Now that the case is class action, the landlord — simply referred to in court documents as 111-32 76th Avenue LLC — will possibly be paying out clients of Newman Ferrara hundreds of thousands of dollars.

It was determined through an investigation by the watchdog group Housing Rights Initiative (HRI) that the landlord had violating the J-51 tax abatement program and pushed the units out of regulation status.

Judge Timothy Dufficy said the holding company had been reaping the benefits of the tax abatements while failing to register them with the Division of Housing and Community Renewal, provide rent-stabilized leases and charge only the rent increases allowed under the law.

“It’s time for New York state to have a serious conversation about the enforcement of our rent of our rent stabilization system,” HRI Executive Director Aaron Carr said. “The customary indifference to fraud is beyond comprehension and belief.”

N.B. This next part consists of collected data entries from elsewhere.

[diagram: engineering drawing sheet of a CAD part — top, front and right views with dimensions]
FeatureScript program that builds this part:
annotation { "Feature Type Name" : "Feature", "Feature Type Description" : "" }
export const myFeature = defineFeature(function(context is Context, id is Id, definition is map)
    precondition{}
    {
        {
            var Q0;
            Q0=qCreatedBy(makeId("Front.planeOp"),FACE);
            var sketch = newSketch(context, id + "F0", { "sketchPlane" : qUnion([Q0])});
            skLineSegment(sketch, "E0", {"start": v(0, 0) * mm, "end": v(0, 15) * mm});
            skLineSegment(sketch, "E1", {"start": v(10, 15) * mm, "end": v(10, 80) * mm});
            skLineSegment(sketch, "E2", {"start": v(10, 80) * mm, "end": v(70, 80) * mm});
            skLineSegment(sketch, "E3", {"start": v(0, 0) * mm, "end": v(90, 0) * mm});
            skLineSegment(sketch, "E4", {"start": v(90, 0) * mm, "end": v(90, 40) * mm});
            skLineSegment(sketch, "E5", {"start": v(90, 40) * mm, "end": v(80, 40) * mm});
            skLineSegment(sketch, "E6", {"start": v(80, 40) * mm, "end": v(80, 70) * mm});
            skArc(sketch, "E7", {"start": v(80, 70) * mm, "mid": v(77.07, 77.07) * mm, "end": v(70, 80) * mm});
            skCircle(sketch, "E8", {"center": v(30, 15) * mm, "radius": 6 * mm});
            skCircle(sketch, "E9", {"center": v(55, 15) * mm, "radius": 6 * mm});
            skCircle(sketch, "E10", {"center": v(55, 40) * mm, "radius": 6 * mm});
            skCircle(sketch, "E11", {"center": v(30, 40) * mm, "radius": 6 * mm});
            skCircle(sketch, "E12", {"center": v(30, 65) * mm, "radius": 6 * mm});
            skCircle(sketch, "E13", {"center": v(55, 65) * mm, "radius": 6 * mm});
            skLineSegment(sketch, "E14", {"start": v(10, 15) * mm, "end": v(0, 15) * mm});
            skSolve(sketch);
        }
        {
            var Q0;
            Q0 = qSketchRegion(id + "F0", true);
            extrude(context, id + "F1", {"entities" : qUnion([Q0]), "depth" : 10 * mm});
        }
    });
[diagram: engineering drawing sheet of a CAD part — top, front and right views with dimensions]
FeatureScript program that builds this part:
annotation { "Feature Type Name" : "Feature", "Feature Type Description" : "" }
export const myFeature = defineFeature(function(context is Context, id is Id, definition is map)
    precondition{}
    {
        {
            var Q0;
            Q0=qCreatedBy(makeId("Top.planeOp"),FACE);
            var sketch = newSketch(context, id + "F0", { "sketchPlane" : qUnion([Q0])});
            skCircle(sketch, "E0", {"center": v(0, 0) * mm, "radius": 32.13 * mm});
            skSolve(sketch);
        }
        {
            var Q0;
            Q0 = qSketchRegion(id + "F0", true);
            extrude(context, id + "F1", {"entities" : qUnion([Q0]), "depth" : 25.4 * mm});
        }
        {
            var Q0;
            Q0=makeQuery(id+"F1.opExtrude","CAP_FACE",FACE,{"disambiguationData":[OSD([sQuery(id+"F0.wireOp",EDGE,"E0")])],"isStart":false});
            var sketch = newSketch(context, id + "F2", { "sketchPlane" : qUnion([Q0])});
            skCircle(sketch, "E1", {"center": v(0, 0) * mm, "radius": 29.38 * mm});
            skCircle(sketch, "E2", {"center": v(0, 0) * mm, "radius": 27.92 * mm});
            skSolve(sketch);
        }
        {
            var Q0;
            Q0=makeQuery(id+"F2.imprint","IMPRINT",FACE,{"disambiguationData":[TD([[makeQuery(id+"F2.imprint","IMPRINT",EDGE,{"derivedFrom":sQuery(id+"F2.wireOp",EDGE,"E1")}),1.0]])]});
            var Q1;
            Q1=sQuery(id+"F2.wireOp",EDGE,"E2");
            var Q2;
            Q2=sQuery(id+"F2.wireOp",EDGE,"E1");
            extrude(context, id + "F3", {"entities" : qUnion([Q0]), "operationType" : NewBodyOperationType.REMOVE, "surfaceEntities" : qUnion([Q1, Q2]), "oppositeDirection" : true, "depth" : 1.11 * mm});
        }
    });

Tenants who rented from the defendant are eligible for reimbursement as long as they lived in the building prior to May 29, 2014.

The J-51 tax abatement is an incentive given to developers who revitalize and make other improvements to multi-family homes for a certain number of years.

J-51 tax breaks are given for 34 years to affordable housing complexes, according to the Furman Center, but most projects only get 14-year exemptions.

Most properties get abatements equal to 8.3 percent or 12.5 percent of the cost of work done each year for up to 20 years.

Editor’s note: An earlier version of this story incorrectly stated that HRI would receive proceeds from the lawsuit. We regret any confusion which may have resulted.